Gardening
Related: About this forumHas anyone had any success in eliminating magnolia scale
from their flowering magnolia trees/bushes? Mine are about 15-20 ft and those bugs are dripping that honeydew all over the lower leaves that attract bees and wasps at around my front door. Sooty black mold will then feast on it and kill the leaves as well since they won't be able to perform photosynthesis.
I don't want to kill pollinators or other plantings: yew, vinca ground cover, holly, sand cherries or red cane varigated-leaf dogwoods, but hate the thought of those pests sucking all the juice out of my magnolias all summer long thus weakening the whole tree during summer droughts and killing the young branches that flower next spring. Are any systemic pesticides very effective?
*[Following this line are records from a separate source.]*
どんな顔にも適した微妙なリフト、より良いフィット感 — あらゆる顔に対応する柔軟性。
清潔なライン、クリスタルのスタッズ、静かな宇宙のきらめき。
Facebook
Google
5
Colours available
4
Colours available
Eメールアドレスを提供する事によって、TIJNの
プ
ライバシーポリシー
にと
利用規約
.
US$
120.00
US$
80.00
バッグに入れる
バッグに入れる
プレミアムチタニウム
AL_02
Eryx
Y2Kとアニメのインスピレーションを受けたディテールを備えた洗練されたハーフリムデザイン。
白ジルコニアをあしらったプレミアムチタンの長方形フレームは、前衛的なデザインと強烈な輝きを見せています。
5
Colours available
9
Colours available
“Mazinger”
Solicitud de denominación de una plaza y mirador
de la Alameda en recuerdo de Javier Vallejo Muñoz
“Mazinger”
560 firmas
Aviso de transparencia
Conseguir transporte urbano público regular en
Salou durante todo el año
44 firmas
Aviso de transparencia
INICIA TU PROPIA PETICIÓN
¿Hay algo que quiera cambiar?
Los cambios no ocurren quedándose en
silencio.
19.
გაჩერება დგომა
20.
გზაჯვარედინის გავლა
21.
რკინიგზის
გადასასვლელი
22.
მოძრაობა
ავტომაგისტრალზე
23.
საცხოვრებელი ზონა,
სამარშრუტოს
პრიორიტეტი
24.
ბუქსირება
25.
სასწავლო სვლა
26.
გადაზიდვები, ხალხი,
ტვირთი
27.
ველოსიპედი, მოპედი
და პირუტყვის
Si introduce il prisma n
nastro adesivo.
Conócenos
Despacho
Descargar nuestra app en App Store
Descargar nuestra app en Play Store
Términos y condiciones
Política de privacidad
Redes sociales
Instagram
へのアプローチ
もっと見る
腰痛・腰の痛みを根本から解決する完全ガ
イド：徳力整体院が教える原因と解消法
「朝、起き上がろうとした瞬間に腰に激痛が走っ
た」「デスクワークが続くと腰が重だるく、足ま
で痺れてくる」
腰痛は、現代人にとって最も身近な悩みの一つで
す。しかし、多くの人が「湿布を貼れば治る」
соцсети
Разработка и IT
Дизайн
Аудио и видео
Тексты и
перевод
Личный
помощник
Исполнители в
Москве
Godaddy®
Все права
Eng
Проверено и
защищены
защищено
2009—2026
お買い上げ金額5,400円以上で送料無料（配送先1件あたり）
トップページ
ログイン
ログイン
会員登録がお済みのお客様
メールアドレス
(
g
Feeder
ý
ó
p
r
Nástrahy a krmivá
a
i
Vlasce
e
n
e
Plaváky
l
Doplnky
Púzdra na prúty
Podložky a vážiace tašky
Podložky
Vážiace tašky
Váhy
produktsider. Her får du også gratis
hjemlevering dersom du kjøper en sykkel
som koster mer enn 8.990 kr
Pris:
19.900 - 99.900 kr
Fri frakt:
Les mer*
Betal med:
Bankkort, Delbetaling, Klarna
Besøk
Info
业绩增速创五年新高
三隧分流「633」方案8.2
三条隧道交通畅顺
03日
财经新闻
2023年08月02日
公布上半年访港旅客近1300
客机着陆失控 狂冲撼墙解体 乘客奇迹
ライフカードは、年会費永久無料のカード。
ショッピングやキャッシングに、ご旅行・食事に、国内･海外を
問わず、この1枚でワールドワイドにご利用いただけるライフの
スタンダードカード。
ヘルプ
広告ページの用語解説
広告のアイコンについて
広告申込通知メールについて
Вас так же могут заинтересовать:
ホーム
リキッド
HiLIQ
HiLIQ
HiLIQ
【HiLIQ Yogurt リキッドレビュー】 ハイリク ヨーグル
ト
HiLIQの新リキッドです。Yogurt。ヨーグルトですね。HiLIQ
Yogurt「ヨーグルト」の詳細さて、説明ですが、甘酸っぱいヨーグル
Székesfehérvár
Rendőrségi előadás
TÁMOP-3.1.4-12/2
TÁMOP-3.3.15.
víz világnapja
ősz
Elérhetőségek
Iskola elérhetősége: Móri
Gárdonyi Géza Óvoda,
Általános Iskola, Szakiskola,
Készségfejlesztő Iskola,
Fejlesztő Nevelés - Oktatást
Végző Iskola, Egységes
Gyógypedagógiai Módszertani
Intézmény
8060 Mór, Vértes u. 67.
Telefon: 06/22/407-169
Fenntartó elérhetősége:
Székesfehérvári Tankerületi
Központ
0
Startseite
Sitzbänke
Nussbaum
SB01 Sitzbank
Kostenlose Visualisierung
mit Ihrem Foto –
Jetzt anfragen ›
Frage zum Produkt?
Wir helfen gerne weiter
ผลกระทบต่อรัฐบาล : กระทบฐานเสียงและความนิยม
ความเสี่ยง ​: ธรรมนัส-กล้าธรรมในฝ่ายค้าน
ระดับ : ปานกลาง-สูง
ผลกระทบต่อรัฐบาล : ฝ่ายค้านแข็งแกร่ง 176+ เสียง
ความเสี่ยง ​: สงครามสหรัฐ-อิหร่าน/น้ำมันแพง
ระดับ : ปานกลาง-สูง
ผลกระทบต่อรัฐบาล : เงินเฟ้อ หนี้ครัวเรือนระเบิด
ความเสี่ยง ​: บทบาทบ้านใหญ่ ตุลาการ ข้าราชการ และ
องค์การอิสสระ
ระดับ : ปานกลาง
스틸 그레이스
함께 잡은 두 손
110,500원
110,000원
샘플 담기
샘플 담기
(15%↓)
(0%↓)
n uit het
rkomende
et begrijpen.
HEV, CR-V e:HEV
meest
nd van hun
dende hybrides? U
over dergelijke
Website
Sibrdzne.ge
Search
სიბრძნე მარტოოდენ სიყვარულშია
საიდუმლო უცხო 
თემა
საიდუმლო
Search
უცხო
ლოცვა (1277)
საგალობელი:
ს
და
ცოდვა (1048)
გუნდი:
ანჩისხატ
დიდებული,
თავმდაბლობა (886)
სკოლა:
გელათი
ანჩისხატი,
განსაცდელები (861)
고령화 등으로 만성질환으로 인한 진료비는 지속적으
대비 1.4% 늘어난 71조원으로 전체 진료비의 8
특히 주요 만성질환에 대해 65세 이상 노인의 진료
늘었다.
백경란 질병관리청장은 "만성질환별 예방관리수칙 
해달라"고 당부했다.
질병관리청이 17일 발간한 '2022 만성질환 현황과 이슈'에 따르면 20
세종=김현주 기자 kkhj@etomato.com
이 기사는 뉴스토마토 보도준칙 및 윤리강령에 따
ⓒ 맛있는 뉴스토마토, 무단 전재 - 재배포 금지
I've also heard one could use horticultural oils, possibly Neem oil sprays, to smother the critters if it's sprayed at a very specific time, when "crawlers" emerge, mate, and lay eggs, or dormant oils later, late fall, but these magnolias are very tall.
I can't afford the services of an arborist - HELP!
voteearlyvoteoften
(1,716 posts)Best time to use is spring. I do it twice about a month apart and it has pretty much eliminated scale.
SharonClark
(10,323 posts)The city arborist told me, and others, that it wouldn't harm the tree but the scale was so bad that every magnolia of the big saucer type within a few blocks of my house was dead the next year. It was 20 years ago and the tree was at least 25 years old and was huge. I hated the magnolia because I had to rake and dispose of those spongy petals in the spring and the heavy leaves in the fall or they would literally rot on the ground.
I had the tree cut down and replaced it with a red maple.
femmocrat
(28,394 posts)We spray ours with dormant oil in March. We havent had any scale or wasps for several years. Our tree was gorgeous this year.